[Stored data]
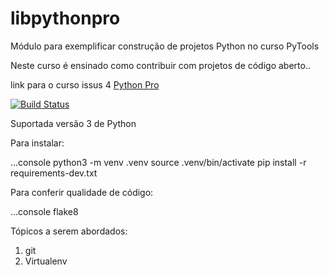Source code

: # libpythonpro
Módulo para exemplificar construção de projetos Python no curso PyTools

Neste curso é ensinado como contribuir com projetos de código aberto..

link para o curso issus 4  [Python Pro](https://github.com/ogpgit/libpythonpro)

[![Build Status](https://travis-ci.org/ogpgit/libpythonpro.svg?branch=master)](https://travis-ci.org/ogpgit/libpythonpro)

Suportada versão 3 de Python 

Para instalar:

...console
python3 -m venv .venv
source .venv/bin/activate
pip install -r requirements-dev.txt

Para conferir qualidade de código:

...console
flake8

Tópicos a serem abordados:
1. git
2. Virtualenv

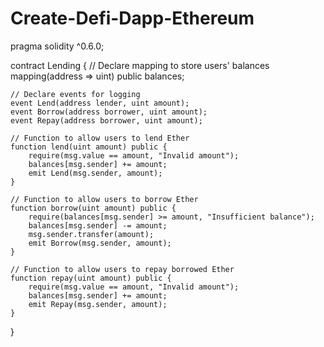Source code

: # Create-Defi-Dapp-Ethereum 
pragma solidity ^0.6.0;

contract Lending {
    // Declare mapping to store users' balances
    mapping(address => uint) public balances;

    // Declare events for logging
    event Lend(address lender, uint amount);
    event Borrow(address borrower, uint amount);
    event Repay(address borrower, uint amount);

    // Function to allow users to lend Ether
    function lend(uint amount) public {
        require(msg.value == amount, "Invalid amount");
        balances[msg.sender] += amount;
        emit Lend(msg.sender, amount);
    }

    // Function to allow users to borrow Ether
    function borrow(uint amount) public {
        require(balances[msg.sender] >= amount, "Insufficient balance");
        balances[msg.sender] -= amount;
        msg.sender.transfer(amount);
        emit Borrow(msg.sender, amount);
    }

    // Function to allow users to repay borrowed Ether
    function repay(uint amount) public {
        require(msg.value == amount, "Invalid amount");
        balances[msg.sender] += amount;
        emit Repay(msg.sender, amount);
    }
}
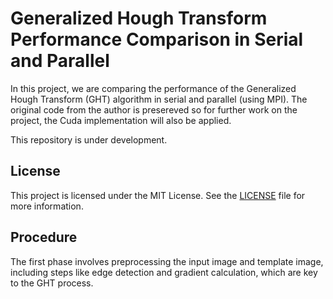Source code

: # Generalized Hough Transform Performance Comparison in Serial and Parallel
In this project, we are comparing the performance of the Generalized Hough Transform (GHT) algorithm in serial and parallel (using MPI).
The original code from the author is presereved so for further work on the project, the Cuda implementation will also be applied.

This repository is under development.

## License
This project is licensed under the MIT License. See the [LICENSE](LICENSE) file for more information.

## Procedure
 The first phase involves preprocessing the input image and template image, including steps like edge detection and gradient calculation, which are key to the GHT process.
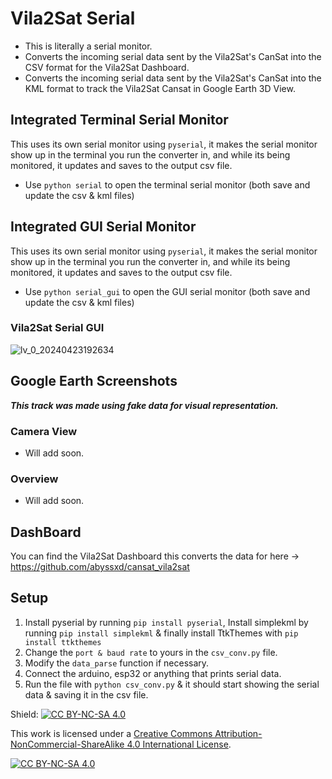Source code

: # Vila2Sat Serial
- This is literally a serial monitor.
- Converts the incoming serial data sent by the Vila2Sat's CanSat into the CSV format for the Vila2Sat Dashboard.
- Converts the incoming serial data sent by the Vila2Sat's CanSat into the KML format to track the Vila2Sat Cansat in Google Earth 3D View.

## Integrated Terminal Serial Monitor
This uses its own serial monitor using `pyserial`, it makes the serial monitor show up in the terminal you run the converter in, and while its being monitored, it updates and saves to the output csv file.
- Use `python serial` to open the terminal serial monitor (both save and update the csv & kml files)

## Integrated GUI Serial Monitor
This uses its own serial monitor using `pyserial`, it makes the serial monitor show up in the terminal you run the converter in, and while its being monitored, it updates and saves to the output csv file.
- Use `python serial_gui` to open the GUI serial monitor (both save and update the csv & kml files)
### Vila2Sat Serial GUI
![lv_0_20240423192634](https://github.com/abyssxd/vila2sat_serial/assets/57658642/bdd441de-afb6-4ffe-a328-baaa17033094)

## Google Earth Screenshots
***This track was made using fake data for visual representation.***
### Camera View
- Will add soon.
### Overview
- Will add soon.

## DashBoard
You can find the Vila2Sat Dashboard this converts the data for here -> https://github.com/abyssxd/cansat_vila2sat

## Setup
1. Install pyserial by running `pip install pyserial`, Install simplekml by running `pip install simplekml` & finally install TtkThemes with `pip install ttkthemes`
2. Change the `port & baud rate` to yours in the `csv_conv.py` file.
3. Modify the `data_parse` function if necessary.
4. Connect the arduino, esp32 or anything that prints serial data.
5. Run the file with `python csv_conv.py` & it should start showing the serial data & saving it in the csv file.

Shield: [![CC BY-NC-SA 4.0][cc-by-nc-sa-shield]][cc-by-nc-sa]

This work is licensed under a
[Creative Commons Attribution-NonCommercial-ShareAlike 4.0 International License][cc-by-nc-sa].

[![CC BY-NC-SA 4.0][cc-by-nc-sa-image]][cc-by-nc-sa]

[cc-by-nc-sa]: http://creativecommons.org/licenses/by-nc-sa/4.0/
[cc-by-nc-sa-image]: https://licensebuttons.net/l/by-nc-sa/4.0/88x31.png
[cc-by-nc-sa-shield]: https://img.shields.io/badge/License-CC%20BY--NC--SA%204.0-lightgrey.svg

▶ Exercise prompt
What is needed is an exact copy of only the lines above from the one with "python3 -m venv .venv" to the one with "Comparison in Serial and Parallel", both kept, with every picture left out.

▶ Your solution
python3 -m venv .venv
source .venv/bin/activate
pip install -r requirements-dev.txt

Para conferir qualidade de código:

...console
flake8

Tópicos a serem abordados:
1. git
2. Virtualenv

Source code

: # Create-Defi-Dapp-Ethereum 
pragma solidity ^0.6.0;

contract Lending {
    // Declare mapping to store users' balances
    mapping(address => uint) public balances;

    // Declare events for logging
    event Lend(address lender, uint amount);
    event Borrow(address borrower, uint amount);
    event Repay(address borrower, uint amount);

    // Function to allow users to lend Ether
    function lend(uint amount) public {
        require(msg.value == amount, "Invalid amount");
        balances[msg.sender] += amount;
        emit Lend(msg.sender, amount);
    }

    // Function to allow users to borrow Ether
    function borrow(uint amount) public {
        require(balances[msg.sender] >= amount, "Insufficient balance");
        balances[msg.sender] -= amount;
        msg.sender.transfer(amount);
        emit Borrow(msg.sender, amount);
    }

    // Function to allow users to repay borrowed Ether
    function repay(uint amount) public {
        require(msg.value == amount, "Invalid amount");
        balances[msg.sender] += amount;
        emit Repay(msg.sender, amount);
    }
}
Source code

: # Generalized Hough Transform Performance Comparison in Serial and Parallel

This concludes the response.